韓国における国民健康保険の保険料率は報酬月額の5.99%(2014年)と日本(組合健保の平均で8.6%、協会けんぽの平均で10%、2013年)より低いが、自己負担率は30〜60%(病院の規模、所在地などで異なる)と高い。OECD統計によると、2011年の総医療費に占める自己負担額の割合は37%で、OECD平均(20%)の約1.8倍、日本(15%)の約2.5倍である。

 自己負担率が高ければ所得の低い重症患者ほど苦しむことになる。高校生の子供を持つシングルファーザーの40代男性は10数年前から週3回、1日4時間の人工透析を受けていたため定職に就けず、アルバイトをして生活費や子供の養育費、治療費を工面してきた。11年、進行性の胃がんであることが判明。がんは胃から大腸にまで転移し何度も手術を繰り返し、現在は人工肛門を付けて寝たきりの生活を送っている。

 一家は生活保護を受けており、家賃のほか保険適用範囲の医療費は無料だが、保険適用外の手術・治療費の負担が合計480万ウォン(約46万円)あり、現在も未払いのままだという。韓国の病院関係者は語る。

「韓国の医療制度には高額な自己負担に加え、必要な医療行為が保険適用されない問題がある。例えばエコーやMRIなどの検査費用。つい最近まで、内臓にがんなどの疑いがあって医師が検査の必要性を認めても、それらの検査費用は全額自己負担だった。自費と聞いた途端に『もういいです』となってしまう貧困層の患者は多い」

 数年前からは一定の条件を満たした場合に保険適用される方向で制度改正が始まったが、がんや脳疾患など一部の重症疾患のみ認められるなど、その範囲はまだまだ狭い。

 ソウルで健康食品販売業を営んでいた30代男性は、事業が立ち行かず昨年春から農村部にある妻の実家に移り住んだ。日銭を稼ぐために工事現場で働き、妻は両親の農業を手伝い始めたが、収入はそれほど得られない。そんな中、2歳の次男が練炭で重度の火傷を負ってしまった。
 
 手術を受けたが、思うように歩けないなど深刻な後遺障害が残った。完治させるにはレーザー治療が必要だが、保険適用外のため施術・入院費用として800万ウォン(約76万円)かかると言われており、半年以上経った現在もレーザー治療を受けられないでいる。
 
 貧困ゆえ保険料を払えない世帯は増えている。健康保険料は収入に応じて変わるが、最低レベルの月1万ウォン(約950円)以下でさえ払えない滞納世帯は2013年で11万7000世帯にのぼる。この数字は年々増えており、2年間で27%も増加している。保険料から逆算すれば、彼らの月収は20万ウォン(約1万9000円)未満だ。
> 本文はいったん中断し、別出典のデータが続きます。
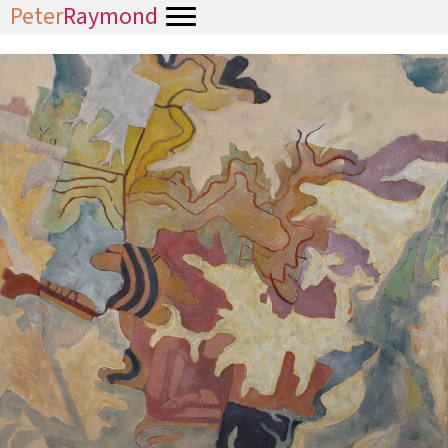
Peter
Raymond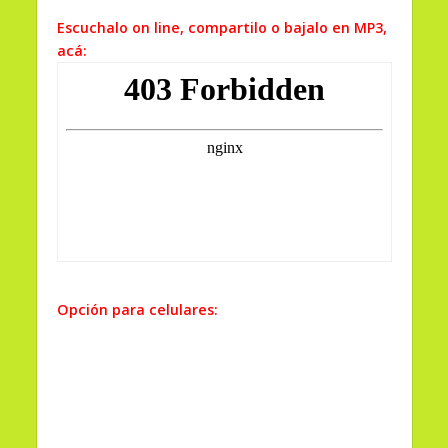
Escuchalo on line, compartilo o bajalo en MP3,
acá:
Opción para celulares: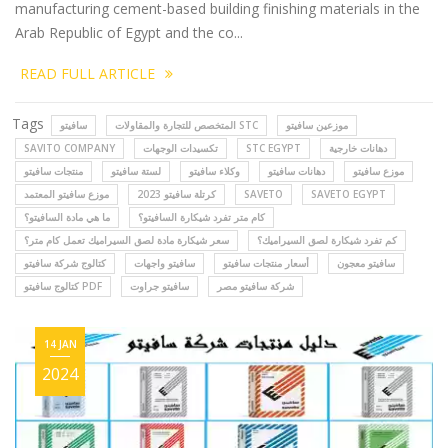
manufacturing cement-based building finishing materials in the
Arab Republic of Egypt and the co...
READ FULL ARTICLE
Tags
موزعين سافيتو
المتخصص للتجارة والمقاولات STC
سافيتو
SAVITO COMPANY
تكسيدات الوجهات
STC EGYPT
دهانات خارجية
موزع سافيتو
دهانات سافيتو
وكلاء سافيتو
لستة سافيتو
منتجات سافيتو
موزع سافيتو المعتمد
كرتلة سافيتو 2023
SAVETO
SAVETO EGYPT
كام متر تفرد شيكارة السافيتو؟
ما هي مادة السافيتو؟
كم تفرد شيكارة لصق السيراميك؟
سعر شيكارة مادة لصق السيراميك تعمل كام متر؟
سافيتو معجون
أسعار منتجات سافيتو
سافيتو واجهات
كتالوج شركة سافيتو
شركة سافيتو مصر
سافيتو جراوت
كتالوج سافيتو PDF
14 JAN
2024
  韓国北東部・江原道の農村地帯で地域医療を担う中規模病院の看護師はこう証言する。

「この地域では10万ウォン(約9500円)以下の医療費すら出せない患者が全体の2〜3割に達している。入院患者が夜中にこっそり姿を消す事態も珍しくない。ある病院では昨年・一昨年の未払い医療費が6500万ウォン(約620万円)余りに達し、経営を圧迫している」

 必要な医療が受けられない庶民が増えるばかりか、医療を提供する「場」さえ失われようとしている。